Críticacrítica de teatro

La última cena

Una escena de la pieza teatral 'Rocha'.

Una escena de la pieza teatral 'Rocha'. / lourdes de vicente

Rocha se define, en la información incluida sobre la compañía chilena Interdram en el catálogo del 32 FIT de Cádiz, como una "obra de síntesis donde se plantea la problemática de escapar de una sociedad opresora y tener un lugar propio", y gracias a estas útiles pinceladas resulta más fácil desentrañar la situación que los actores presentan en escena: dos hombres solos que se enfrentan a su último día en el mundo. Huidos de la sociedad que los excluye, se hacen fuertes en lo alto de un cerro en el que, ligeros de equipaje y acompañados por un cerdo, se disponen a realizar un lúgubre ritual de despedida.

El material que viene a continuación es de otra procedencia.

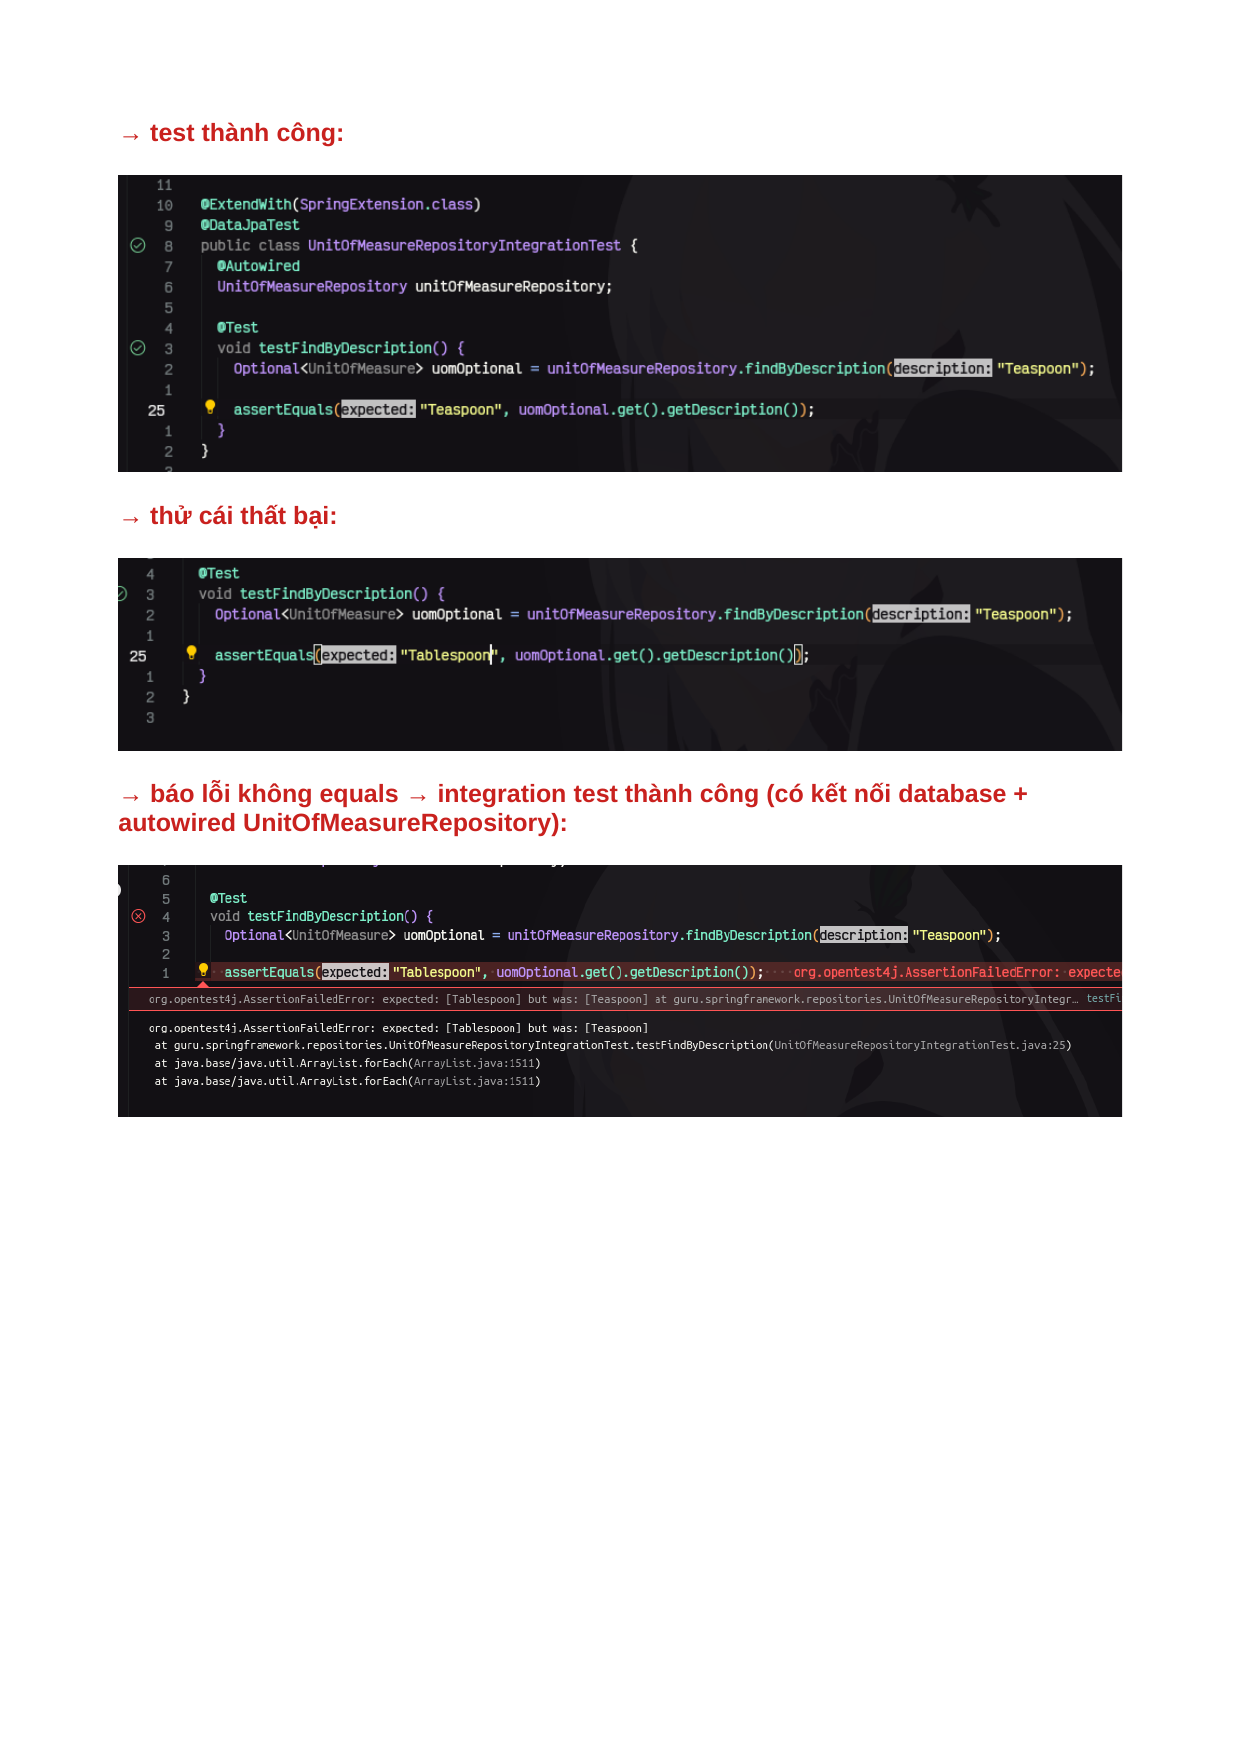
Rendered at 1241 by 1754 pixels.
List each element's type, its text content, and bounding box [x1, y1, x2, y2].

picture [118, 175, 1123, 472]
text → test thành công: [118, 118, 1122, 147]
text → báo lỗi không equals → integration test thành công (có kết nối database + autowired UnitOfMeasureRepository): [118, 779, 1122, 837]
picture [118, 865, 1123, 1117]
picture [118, 558, 1123, 751]
text → thử cái thất bại: [118, 501, 1122, 529]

Nos encontramos ante una obra un tanto críptica, que parece incidir en la necesidad del hombre de encontrar un lugar en la tierra en el que pueda reconocerse y ser reconocido como persona; una propuesta que nos habla de la rebeldía consustancial al ser humano. Los protagonistas son dos hermanos unidos en el desconsuelo que encuentran su espacio personal en un paraje sórdido, que han elegido cuidadosamente para morir. La ceremonia final, dirigida por el mayor de ellos, incluye una simbólica última cena que lleva aparejado el sacrificio de la carne, en este caso de un cerdo, y también del 'alma' colectiva representada por el mismo animal.

El público se enfrenta a una suerte de liturgia redentora en la que los dos hombres hacen un último esfuerzo por dotar de sentido su existencia. Los actores se entregan a su trabajo con vehemencia y convencen, pese a que, en algunos momentos, el ímpetu con el que declama sus parlamentos el único de ellos que emplea la palabra -el hermano mayor, porque el más joven no habla- dificulte entender lo que dice.

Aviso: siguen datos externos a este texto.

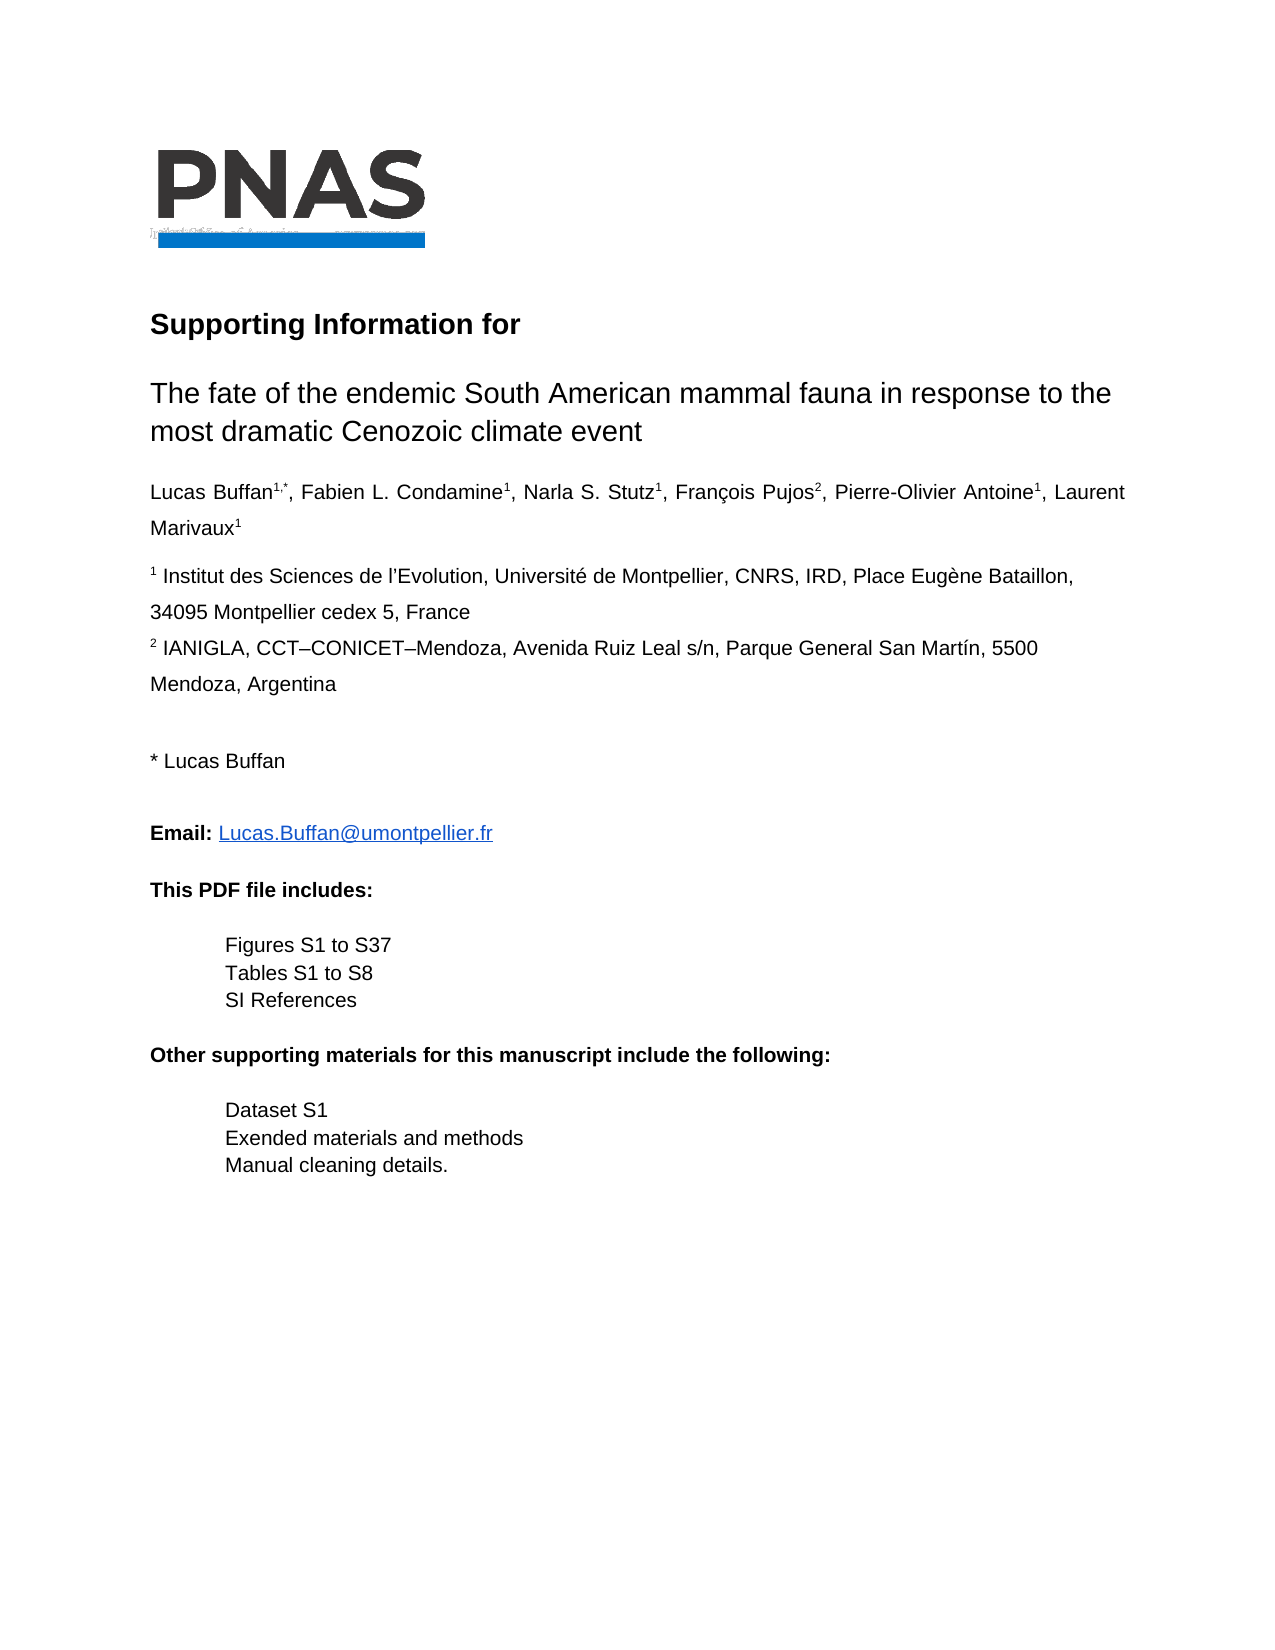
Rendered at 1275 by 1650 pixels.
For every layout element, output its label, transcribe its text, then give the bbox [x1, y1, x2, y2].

text This PDF file includes: [150, 878, 1125, 902]
text The fate of the endemic South American mammal fauna in response to the most dramatic Cenozoic climate event [150, 376, 1125, 448]
picture [150, 150, 429, 248]
text Figures S1 to S37 [225, 933, 1125, 957]
text Other supporting materials for this manuscript include the following: [150, 1043, 1125, 1067]
text Supporting Information for [150, 307, 1125, 340]
text Tables S1 to S8 [225, 961, 1125, 984]
text Email: Lucas.Buffan@umontpellier.fr [150, 820, 1125, 844]
text Dataset S1 [225, 1098, 1125, 1122]
text Lucas Buffan1,*, Fabien L. Condamine1, Narla S. Stutz1, François Pujos2, Pierre-Olivier Antoine1, Laurent Marivaux1 [150, 480, 1125, 540]
text SI References [225, 988, 1125, 1012]
text 1 Institut des Sciences de l’Evolution, Université de Montpellier, CNRS, IRD, Place Eugène Bataillon, 34095 Montpellier cedex 5, France 2 IANIGLA, CCT–CONICET–Mendoza, Avenida Ruiz Leal s/n, Parque General San Martín, 5500 Mendoza, Argentina [150, 564, 1125, 735]
text Manual cleaning details. [225, 1153, 1125, 1177]
text Exended materials and methods [225, 1126, 1125, 1149]
text * Lucas Buffan [150, 748, 1125, 772]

Se le supone a esta propuesta, sin embargo, un valor alegórico, al menos en lo que a la definición de los personajes se refiere, porque no se entiende de otra manera que uno de estos dos desheredados cite a Bertolt Brecht y versione parte del monólogo de Hamlet de William Shakespeare. Cuesta también encajar que el ritmo tenso de la representación se interrumpa con un monólogo sobre la inmigración y los desmanes de la clase política que rompe el clima de presión emocional que la trama mantiene.

Álvaro Salinas y Flavia Ureta firman un diseño escénico impactante que, con postes de madera y cuerdas, acota el espacio en el que se produce la acción y lo convierte en una suerte de altar propicio para la inmolación y, al mismo tiempo, en un ring destinado a acoger la última de las peleas por la vida. De lo mejor del montaje.